Here is an excerpt from the WSJ Blog (emphasis supplied):
The Swiss Bankers Association welcomed most of the legislation but said it opposed a proposal requiring banks to review existing customer relationships for tax compliance.
“The strategy of tax-compliant assets is forward-looking and should hinder the influx of untaxed new assets and should not be applied retroactively,” the group said in a news release Wednesday. ” Under no circumstances should it be extended to include the unilateral solution for the past.”So, it wants to continue to protect its friends -- tax evaders as well as despots and drug dealers who are Switzerland's friends for the right price.
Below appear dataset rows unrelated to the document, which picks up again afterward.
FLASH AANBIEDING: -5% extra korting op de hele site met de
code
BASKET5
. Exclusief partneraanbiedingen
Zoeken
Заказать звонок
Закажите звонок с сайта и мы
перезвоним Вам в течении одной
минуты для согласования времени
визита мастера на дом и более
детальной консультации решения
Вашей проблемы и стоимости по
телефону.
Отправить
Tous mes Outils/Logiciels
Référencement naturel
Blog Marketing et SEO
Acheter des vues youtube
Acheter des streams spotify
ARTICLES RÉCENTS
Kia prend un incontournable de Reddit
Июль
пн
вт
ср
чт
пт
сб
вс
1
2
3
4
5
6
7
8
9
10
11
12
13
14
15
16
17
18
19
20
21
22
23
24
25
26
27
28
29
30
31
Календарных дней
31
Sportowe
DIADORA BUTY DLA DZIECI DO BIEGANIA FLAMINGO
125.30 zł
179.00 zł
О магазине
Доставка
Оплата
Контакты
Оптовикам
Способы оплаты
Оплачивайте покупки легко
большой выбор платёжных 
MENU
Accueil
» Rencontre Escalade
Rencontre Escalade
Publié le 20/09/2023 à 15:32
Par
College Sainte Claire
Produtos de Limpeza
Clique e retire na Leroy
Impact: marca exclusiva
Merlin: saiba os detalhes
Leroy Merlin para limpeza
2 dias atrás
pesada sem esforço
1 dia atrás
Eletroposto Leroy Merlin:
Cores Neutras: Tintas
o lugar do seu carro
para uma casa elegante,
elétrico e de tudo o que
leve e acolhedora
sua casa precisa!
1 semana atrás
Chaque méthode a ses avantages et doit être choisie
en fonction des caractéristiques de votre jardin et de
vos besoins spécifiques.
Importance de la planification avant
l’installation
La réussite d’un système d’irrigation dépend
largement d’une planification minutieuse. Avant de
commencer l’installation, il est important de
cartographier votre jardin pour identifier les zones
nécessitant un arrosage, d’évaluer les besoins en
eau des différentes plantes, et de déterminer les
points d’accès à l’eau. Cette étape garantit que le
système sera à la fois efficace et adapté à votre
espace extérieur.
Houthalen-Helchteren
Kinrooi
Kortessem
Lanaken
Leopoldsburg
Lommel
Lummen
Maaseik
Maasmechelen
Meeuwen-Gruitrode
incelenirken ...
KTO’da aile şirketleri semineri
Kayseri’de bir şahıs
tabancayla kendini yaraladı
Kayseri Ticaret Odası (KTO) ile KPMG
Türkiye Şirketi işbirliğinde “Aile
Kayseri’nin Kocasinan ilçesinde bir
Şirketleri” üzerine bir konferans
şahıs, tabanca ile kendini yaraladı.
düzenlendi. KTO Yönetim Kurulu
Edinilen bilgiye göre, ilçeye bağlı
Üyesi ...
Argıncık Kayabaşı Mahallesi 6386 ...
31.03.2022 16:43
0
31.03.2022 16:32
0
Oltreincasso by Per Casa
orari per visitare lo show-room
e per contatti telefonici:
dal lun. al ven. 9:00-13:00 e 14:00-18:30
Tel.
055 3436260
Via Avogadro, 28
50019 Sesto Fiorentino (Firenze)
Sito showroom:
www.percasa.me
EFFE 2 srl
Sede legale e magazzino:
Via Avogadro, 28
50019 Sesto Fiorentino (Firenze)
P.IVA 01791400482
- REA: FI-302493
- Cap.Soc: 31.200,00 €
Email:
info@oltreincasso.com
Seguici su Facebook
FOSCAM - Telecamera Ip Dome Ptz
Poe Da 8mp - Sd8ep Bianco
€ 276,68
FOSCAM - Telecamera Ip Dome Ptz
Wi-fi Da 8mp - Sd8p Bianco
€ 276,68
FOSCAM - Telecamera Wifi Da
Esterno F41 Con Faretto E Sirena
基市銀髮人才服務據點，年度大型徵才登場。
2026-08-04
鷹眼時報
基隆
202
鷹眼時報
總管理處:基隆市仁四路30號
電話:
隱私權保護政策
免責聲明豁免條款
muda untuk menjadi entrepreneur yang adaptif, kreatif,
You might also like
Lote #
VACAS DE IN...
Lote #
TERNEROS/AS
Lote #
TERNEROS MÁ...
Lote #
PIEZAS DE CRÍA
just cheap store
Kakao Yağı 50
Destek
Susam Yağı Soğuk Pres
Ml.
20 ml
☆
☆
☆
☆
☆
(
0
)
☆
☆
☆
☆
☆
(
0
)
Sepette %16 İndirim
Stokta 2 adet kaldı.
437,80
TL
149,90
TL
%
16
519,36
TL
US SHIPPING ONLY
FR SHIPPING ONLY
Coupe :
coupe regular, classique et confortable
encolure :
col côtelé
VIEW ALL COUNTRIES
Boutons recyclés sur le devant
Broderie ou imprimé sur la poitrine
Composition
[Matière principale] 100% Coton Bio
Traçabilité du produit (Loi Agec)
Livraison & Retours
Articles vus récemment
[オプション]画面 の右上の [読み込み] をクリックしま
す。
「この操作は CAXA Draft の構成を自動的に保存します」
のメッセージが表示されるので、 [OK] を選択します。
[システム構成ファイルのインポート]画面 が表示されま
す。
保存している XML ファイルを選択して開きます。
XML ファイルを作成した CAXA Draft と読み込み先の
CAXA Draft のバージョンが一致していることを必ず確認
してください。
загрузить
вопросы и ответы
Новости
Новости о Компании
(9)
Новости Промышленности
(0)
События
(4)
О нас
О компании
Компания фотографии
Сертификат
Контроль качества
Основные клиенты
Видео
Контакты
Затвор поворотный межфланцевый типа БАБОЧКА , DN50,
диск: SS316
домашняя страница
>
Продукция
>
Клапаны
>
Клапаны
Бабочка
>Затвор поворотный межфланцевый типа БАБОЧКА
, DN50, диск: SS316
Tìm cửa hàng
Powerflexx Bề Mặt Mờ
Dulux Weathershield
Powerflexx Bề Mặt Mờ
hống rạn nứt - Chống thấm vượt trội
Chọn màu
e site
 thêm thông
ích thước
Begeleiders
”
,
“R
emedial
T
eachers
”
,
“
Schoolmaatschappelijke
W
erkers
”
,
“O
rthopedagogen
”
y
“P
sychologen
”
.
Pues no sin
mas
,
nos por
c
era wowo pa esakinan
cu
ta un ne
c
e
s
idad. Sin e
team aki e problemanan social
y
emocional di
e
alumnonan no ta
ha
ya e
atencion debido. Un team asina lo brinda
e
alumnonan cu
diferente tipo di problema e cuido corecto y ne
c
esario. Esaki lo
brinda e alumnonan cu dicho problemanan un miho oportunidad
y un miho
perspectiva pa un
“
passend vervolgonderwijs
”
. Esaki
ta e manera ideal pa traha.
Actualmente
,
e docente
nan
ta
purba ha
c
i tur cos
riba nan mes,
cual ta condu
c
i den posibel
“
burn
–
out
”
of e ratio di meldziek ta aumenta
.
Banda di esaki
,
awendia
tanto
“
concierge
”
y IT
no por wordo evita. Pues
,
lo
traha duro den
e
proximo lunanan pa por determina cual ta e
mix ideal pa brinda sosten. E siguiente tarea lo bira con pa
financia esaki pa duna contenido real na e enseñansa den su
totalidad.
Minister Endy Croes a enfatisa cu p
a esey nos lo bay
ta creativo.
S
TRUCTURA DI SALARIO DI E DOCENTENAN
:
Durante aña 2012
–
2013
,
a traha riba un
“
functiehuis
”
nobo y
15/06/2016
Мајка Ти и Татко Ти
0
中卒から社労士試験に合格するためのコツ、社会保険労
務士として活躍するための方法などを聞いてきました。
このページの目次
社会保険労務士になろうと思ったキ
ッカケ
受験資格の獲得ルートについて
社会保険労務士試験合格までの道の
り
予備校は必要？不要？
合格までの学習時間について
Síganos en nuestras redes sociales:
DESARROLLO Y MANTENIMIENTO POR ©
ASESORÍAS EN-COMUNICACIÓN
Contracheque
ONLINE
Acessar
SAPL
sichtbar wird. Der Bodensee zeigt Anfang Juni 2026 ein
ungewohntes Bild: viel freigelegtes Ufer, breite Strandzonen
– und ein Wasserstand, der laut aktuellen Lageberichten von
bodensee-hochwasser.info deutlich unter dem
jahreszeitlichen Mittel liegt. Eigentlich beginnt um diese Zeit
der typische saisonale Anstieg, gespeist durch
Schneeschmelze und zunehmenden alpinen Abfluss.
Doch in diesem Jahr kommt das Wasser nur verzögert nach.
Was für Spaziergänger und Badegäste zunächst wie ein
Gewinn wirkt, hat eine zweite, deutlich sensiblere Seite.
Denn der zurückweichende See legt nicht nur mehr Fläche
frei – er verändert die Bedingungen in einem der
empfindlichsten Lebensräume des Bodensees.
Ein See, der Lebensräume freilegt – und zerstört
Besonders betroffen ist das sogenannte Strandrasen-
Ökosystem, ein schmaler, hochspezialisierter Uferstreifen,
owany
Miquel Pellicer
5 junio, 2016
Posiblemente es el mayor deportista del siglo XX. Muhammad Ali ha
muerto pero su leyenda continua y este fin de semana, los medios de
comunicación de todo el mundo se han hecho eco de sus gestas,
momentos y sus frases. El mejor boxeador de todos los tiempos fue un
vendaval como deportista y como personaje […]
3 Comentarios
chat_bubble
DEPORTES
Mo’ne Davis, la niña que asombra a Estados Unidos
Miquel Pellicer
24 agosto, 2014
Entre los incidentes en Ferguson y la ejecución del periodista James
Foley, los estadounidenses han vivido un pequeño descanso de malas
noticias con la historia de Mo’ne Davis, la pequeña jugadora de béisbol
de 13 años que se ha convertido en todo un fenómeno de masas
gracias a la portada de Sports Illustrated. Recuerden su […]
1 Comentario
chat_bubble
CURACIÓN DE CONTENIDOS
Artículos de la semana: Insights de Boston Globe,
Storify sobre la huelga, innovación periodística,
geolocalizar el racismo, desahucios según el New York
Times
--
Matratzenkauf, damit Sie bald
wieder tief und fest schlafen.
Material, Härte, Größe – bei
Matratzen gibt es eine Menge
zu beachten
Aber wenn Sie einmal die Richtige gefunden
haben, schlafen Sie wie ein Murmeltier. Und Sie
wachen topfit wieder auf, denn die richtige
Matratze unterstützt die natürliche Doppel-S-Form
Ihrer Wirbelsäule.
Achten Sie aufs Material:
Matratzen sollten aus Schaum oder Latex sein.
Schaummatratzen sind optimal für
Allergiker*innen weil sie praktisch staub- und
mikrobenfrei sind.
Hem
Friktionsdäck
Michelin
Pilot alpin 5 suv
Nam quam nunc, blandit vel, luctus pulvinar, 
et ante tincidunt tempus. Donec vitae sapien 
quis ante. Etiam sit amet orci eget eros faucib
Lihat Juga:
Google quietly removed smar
The statement from the Swiss Bankers Association (Statement from the SBA regarding the implementation of the extended due diligence requirements in tax matters and money laundering (adoption of the FATF guidelines) (2/27/13), is here.
Now, here are some interesting quotes from the SBA statement:
The Swiss Bankers Association (SBA) has long advocated a tax compliant financial centre. [JAT Note: just how long? Was it pre-Birkenfeld or post-Birkenfeld? And, we all know the claim of advocacy (if truthful at all even now) is reluctant advocacy and post-Birkenfeld. And so forth.]
The SBA thus generally supports the approach taken by the Swiss Federal Council to embed both the extended due diligence requirements for financial intermediaries aimed at defending against untaxed assets, and the FATF predicate offences for money laundering (incl. tax offences) in the Anti Money Laundering Act (GwG). [JAT Note: Oh, sure, readers can see where this is going and believe it if they choose to.]